How to complete this task =
Those lines of the data that hold the word "Wolf" are to be copied out.

══ Exercise material ══

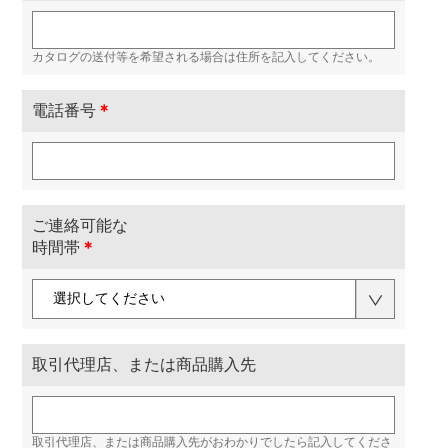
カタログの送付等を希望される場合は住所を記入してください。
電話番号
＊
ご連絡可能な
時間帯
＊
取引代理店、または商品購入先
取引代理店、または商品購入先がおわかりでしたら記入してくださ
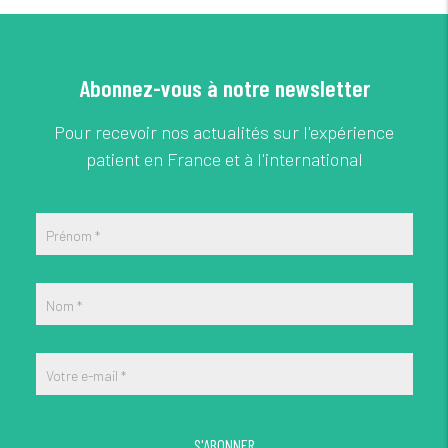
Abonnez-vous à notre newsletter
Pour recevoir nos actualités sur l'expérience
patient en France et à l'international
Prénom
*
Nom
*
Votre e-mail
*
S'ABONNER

═══
══ Exercise material ══

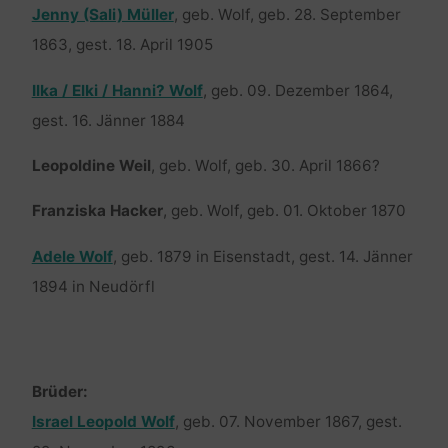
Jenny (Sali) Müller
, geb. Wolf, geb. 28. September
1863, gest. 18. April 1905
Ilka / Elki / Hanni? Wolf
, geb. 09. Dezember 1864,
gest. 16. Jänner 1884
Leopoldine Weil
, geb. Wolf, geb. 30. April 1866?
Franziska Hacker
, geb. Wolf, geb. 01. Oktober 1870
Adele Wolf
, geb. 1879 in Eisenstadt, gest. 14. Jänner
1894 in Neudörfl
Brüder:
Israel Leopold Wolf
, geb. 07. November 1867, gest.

═══

Your response =
, geb. Wolf, geb. 28. September
Ilka / Elki / Hanni? Wolf
, geb. Wolf, geb. 30. April 1866?
, geb. Wolf, geb. 01. Oktober 1870
Adele Wolf
Israel Leopold Wolf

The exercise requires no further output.